Clark County Health Officer Dr. Eric Yazel said at least three-quarters of the 73 overdose deaths recorded last year involved the high-potency opioid fentanyl, and many also involved methamphetamine. .

That’s a big change from mostly heroin-related deaths in recent years, which Yazel attributed to a change in the drug supply.

“The ability of these chemical labs to synthesize these compounds is what changed the game,” he said. “They don’t depend on large volumes of produce, they don’t have to worry about harvests. Their only limit is the amount of chemicals they can get.

That change will be the focus of this year’s Drug Facts Week, hosted by grassroots community organization CARES of Clark County.

Monday through Thursday, there will be in-person and live discussions about the current state of substance abuse in Clark County, social and economic impacts, and pathways to recovery.

Sam Quinones, author of the books “Dreamland,” which focused on the rise of opioids, and “The Least of Us,” the transition to meth and fentanyl and its fallout, will be the keynote speaker. Sunday evening there will be a candlelight vigil at the base of the Big Four Bridge in Jeffersonville for those who are suffering or have lost addiction.

Yazel said he thinks this year’s event will be one of the biggest they’ve had, along with the one at the start of the opioid crisis that helped launch new recovery initiatives.

“Well, I think we’re talking about completely different issues,” he said of this year’s talks. “Fentanyl and methamphetamine supply, we’re talking about social issues related to COVID-19, just a lot of different things.”

Clark County CARES was launched in 2015, following the intravenous drug-fueled HIV epidemic in neighboring Scott County and as opioids began to take hold in Clark County.
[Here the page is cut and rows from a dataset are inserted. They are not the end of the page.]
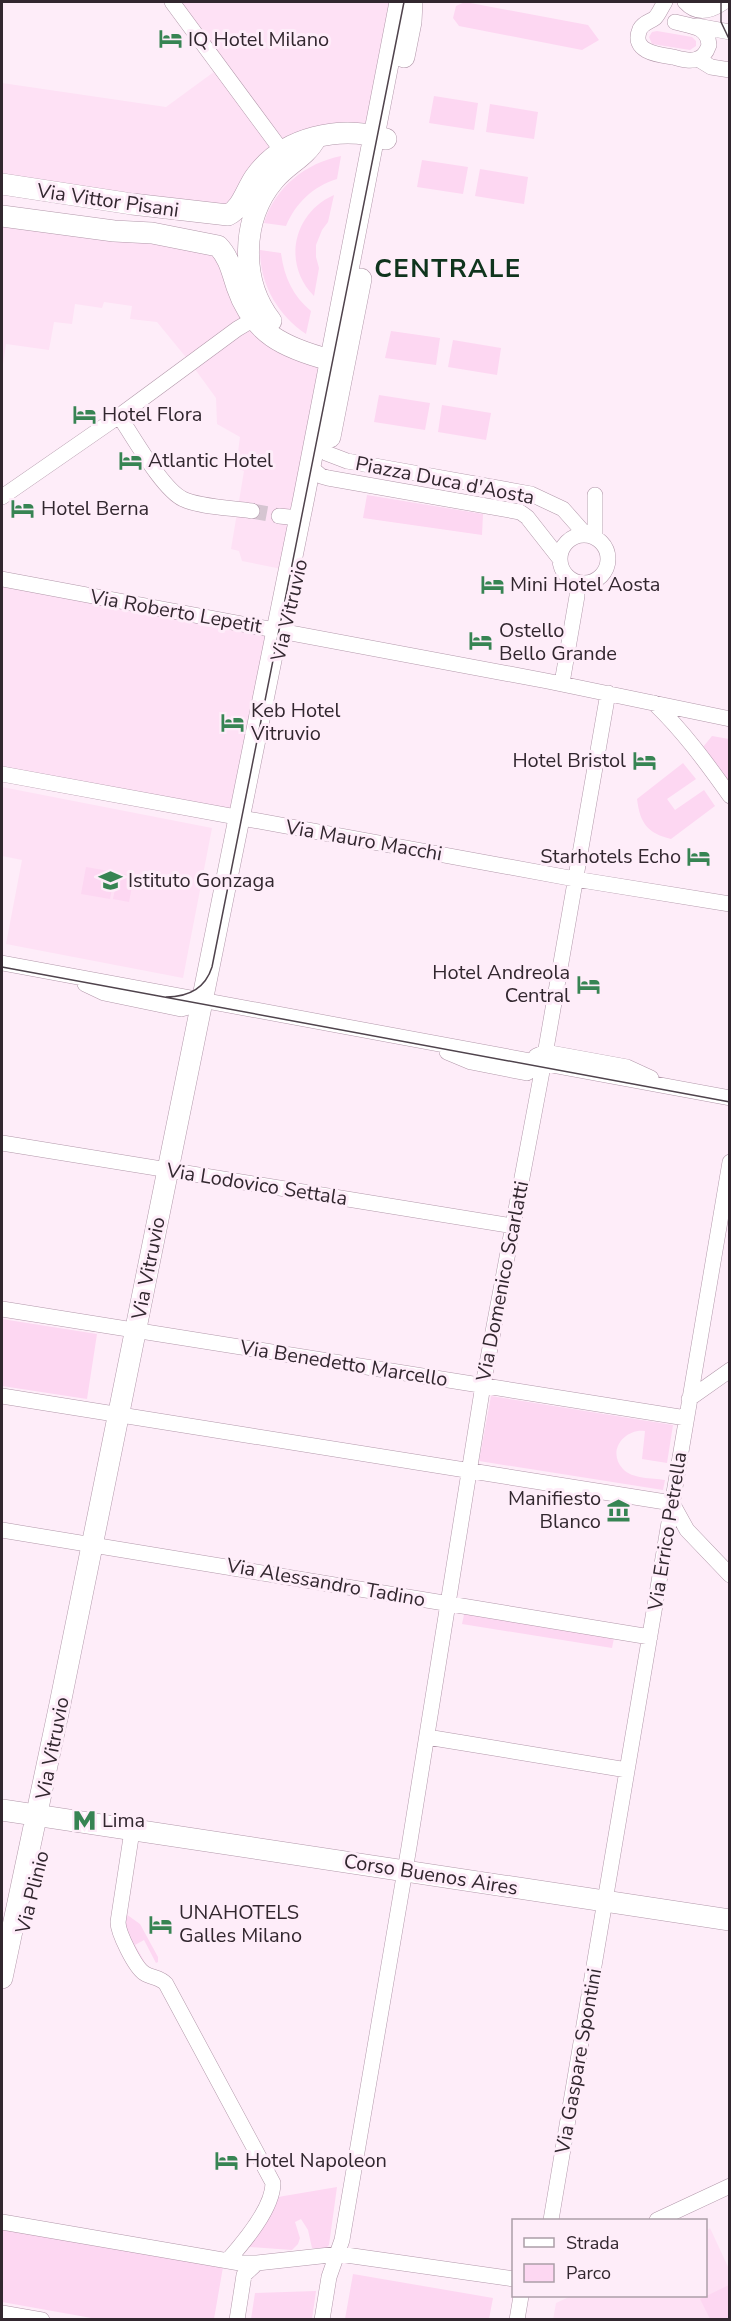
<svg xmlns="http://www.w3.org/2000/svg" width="731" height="2321" font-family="'Nunito Sans',sans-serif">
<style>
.built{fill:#fee1f5}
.green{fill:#fdd7f2}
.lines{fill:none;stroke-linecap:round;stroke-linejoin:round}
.street-tunnel{stroke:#d5c5d1;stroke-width:15;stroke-dasharray:15 8;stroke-linecap:butt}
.street-casing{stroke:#b298aa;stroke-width:16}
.secondary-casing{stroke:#b298aa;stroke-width:22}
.street{stroke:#fff;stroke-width:15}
.secondary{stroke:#fff;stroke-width:21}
.tram{stroke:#4f434c;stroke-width:1.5}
.labels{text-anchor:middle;stroke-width:6;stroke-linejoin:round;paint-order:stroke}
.poi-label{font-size:20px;fill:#32272f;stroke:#feedf9;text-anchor:start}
.street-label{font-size:20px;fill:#32272f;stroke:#feedf9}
.district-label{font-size:26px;font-weight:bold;letter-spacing:1.5px;fill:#0f341d;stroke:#feedf9}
</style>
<rect width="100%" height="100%" fill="#feedf9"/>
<!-- built -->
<path class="built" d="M177 2H398L373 134 332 133 232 209 2 184V83L166 107 222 66Z
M2 217 211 245 251 319 189 361 157 322 130 319 132 306 104 302 102 308 75 304 72 324 54 322 49 350 6 344 2 371Z
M253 322 329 361 287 570 242 561 239 551 231 549 244 471 236 468 240 437 217 424 216 398 192 365Z
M3 580 275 630 238 815 2 773Z
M2 787 212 828 183 978 6 944 22 860 2 856Z
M710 2228 729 2269V2319L553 2320 556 2303 571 2296H706V2231Z"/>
<!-- green -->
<path class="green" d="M465 2 588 25 599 40 582 50 459 26 453 18 456 6Z
M657 31 692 37 696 41V46L690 50 652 44 649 37 652 32Z
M434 96 478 103 474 130 429 123Z
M490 104 538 112 534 139 486 132Z
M341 156 337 179C312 187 296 203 286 226L264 223C275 187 306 163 341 156Z
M422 160 468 167 463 194 417 187Z
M480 169 528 177 524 204 475 196Z
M334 195 328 222 322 230 316 245V257L319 268 314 296C282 264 293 213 334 195Z
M260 250 281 253C284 277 293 296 311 311L306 334C278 315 260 285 260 250Z
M391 331 440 338 436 365 385 358Z
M453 340 501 348 497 375 448 367Z
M379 395 430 403 425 430 374 422Z
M442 405 491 413 486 440 438 432Z
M367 495 483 514 482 535 363 518Z
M712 736 729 739V783L703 747Z
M683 763 696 779 667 799 675 810 704 790 715 806 671 839C647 833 640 823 637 799Z
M86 867 115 872 110 899 81 894Z
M118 873 134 876 129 902 113 899Z
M2 1319 97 1334 87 1399 2 1386Z
M491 1396 673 1425 667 1463 642 1459 645 1431C625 1428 606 1451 623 1469 632 1479 652 1478 665 1480L663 1490 479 1461Z
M465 1610 614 1638 612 1648 462 1624Z
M126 1914 140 1924 158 1957V1962L156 1963 144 1940 135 1945 148 1968 124 1932Z
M337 2187 329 2245 326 2248H312L308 2230 301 2219 295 2222 300 2238 298 2244 292 2250 249 2247V2243L274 2209 278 2197Z
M2 2228 223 2267 214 2319H97L2 2302Z
M353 2274 493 2298 489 2319H345Z
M729 2285V2319H710L700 2299Z
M316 2291 312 2319H251L255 2293Z"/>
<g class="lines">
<!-- street-tunnel -->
<path class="street-tunnel" d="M252 511 279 516"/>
<defs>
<path id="street" d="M172 2 282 151
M665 2C662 6 659 14 655 18 650 22 644 22 640 29 630 52 659 55 673 57 681 59 690 62 697 59 704 57 707 51 709 45 708 26 690 26 675 22
M685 2C697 15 711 11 724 2
M697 26 730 32
M698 59 711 67 730 70
M119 416C133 436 162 489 183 499 199 507 234 508 252 511
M326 453 347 461 531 494 563 509 586 535
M309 466 321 476 328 478 520 512 527 517 560 559
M2 497 119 416 237 329 254 319
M279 516 299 518
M560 559a24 24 0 1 1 48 0a24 24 0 1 1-48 0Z
M595 537V495
M2 579 547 681 730 719
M562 683 577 596V582
M654 703C683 731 706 762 730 796
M2 774 575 879 730 904
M2 963 730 1098
M85 984 104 993 181 1009 192 1006 205 998
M447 1052 471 1062 527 1073 543 1063
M536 1056 545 1052 627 1067 651 1078
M2 1143 513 1226
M2 1309 686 1418
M2 1396 672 1503
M689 1399 730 1370
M672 1503 687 1530 730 1575
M2 1530 650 1637
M427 1737 627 1770
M132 1831 118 1922C118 1933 135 1967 144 1973 151 1978 160 1977 166 1984L273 2183C273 2208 244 2242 228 2260
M551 2220 730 1162
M657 2220 730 2186
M2 2222 240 2263H257L339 2254 514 2279
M2 2313 42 2320
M237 2320 244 2275 257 2263
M322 2320 329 2277 342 2240 409 1847 483 1385 543 1066 608 693
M517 2320 521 2296"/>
<path id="secondary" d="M404 57 411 22 412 2
M2 184 132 204 228 215C242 208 246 190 255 177 284 136 341 125 386 139
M2 216 114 231 152 233 218 246C229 257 232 272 237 287 253 334 285 348 330 360L343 354
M271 321C240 281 241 219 274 180 287 164 306 157 316 138
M330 437 361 279
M2 1810 730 1920
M2 1978 60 1704 304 497 400 2"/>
</defs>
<!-- street casing -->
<use href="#street" class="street-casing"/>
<!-- secondary casing -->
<use href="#secondary" class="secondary-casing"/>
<!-- street -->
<use href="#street" class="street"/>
<!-- secondary -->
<use href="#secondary" class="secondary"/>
<!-- tram -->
<path class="tram" d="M721 2V22L730 41
M2 967 730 1102
M166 997C188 997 205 989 212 967L404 2"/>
</g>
<!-- icons -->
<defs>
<symbol id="hotel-bare" viewBox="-9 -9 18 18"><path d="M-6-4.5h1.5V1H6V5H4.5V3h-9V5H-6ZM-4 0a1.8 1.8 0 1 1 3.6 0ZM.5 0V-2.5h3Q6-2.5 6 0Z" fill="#378453" stroke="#feedf9" stroke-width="2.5" paint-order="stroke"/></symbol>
<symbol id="school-bare" viewBox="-9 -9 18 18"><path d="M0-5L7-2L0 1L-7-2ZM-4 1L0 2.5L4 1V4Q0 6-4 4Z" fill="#378453" stroke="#feedf9" stroke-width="2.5" paint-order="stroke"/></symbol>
<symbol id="museum-bare" viewBox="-9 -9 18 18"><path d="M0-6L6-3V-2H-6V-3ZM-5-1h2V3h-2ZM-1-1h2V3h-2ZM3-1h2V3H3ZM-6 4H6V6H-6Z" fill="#378453" stroke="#feedf9" stroke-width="2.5" paint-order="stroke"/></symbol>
<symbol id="metro-bare" viewBox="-9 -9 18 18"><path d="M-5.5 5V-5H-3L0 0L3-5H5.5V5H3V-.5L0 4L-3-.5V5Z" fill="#378453" stroke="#feedf9" stroke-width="2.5" paint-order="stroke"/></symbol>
</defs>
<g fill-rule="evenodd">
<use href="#hotel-bare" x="154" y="22" width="33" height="33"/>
<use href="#hotel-bare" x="68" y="398" width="33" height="33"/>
<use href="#hotel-bare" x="114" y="444" width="33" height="33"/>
<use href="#hotel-bare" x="6" y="492" width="33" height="33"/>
<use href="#hotel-bare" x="476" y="568" width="33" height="33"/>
<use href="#hotel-bare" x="464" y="624" width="33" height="33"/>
<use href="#hotel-bare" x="216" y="706" width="33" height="33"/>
<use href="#hotel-bare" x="628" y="744" width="33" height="33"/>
<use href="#hotel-bare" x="682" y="840" width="33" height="33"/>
<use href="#school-bare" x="94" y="864" width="33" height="33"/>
<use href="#hotel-bare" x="572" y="968" width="33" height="33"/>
<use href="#museum-bare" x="602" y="1494" width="33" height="33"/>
<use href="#metro-bare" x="68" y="1804" width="33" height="33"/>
<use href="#hotel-bare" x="144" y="1908" width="33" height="33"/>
<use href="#hotel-bare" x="210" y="2144" width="33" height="33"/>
</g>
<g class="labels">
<!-- poi labels -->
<g class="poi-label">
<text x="188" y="46">IQ Hotel Milano</text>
<text x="102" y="421">Hotel Flora</text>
<text x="148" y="467">Atlantic Hotel</text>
<text x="41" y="515">Hotel Berna</text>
<text x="510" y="591">Mini Hotel Aosta</text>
<text x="499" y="637">Ostello<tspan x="499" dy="23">Bello Grande</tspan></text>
<text x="251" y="717">Keb Hotel<tspan x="251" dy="23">Vitruvio</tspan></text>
<text x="626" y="767" text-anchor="end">Hotel Bristol</text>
<text x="681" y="863" text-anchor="end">Starhotels Echo</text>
<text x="128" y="887">Istituto Gonzaga</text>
<text x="570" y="979" text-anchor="end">Hotel Andreola<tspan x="570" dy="23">Central</tspan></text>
<text x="601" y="1505" text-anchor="end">Manifiesto<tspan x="601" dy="23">Blanco</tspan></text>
<text x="102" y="1827">Lima</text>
<text x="179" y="1919">UNAHOTELS<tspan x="179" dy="23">Galles Milano</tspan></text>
<text x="245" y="2167">Hotel Napoleon</text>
</g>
<!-- street labels -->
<g class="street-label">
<text transform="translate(108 200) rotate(8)" y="7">Via Vittor Pisani</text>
<text transform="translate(445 480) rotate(11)" y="7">Piazza Duca d'Aosta</text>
<text transform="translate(289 610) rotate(-77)" y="7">Via Vitruvio</text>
<text transform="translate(176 611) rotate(10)" y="7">Via Roberto Lepetit</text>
<text transform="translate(364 840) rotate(10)" y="7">Via Mauro Macchi</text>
<text transform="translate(257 1184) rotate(9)" y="7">Via Lodovico Settala</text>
<text transform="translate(148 1268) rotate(-79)" y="7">Via Vitruvio</text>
<text transform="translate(502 1281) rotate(-79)" y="7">Via Domenico Scarlatti</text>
<text transform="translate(344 1363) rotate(9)" y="7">Via Benedetto Marcello</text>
<text transform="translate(667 1531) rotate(-81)" y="7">Via Errico Petrella</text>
<text transform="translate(326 1582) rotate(10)" y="7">Via Alessandro Tadino</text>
<text transform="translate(52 1748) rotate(-79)" y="7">Via Vitruvio</text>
<text transform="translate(431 1874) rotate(9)" y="7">Corso Buenos Aires</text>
<text transform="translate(32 1892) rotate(-76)" y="7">Via Plinio</text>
<text transform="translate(578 2061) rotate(-80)" y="7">Via Gaspare Spontini</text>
</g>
<!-- district labels -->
<g class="district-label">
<text x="448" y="277">CENTRALE</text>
</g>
</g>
<!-- border -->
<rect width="731" height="2321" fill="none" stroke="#32272f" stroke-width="6"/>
<!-- legend -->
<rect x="512" y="2219" width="195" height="78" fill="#feedf9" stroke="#ac9ea8" stroke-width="1.5"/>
<rect x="524" y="2238" width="30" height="9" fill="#ffffff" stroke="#ac9ea8" stroke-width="1.5"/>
<text x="566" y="2249" font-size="18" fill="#32272f">Strada</text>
<rect x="524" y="2264" width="30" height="18" fill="#fdd7f2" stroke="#ac9ea8" stroke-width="1.5"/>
<text x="566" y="2279" font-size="18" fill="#32272f">Parco</text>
</svg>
It was founded by members of the community affected by substance abuse and now includes healthcare providers, law enforcement, and people in recovery.

Member Carolyn King said the group has helped raise awareness and implement programming changes, which have reduced overdoses over the past few years.

The loneliness and isolation brought by the pandemic may have been a driver in some of the rise in substance use, she said.

“But I think the introduction of fentanyl [and meth]…it’s easy to get to, it’s cheap, and it’s increasing overdoses right now,” she said.

Yazel said current trends might be harder to address because there isn’t as much evidence-based treatment for meth, and much of it is cut with fentanyl.

“I’m really worried,” he said. “You’ve got a drug that nobody’s had much success with, combined with the most dangerous substance we’ve ever seen – as far as abuse goes – in fentanyl. It’s just a deadly combination that’s really worrying. .

When asked if this phase of the addiction crisis was worse than the onset of opioids in the region around 2015, King said the overall problem was bigger than that.

“We have to figure out how to stop people from using alternative substances in the first place,” she said, adding that alcohol kills many more people than drugs, but more slowly.

King said those working to address overdoses need to explore why people feel a lack of connection or hopelessness that drives them to addiction.

“I think until we really dig into this and find the root cause, it will continue to be a problem,” she said.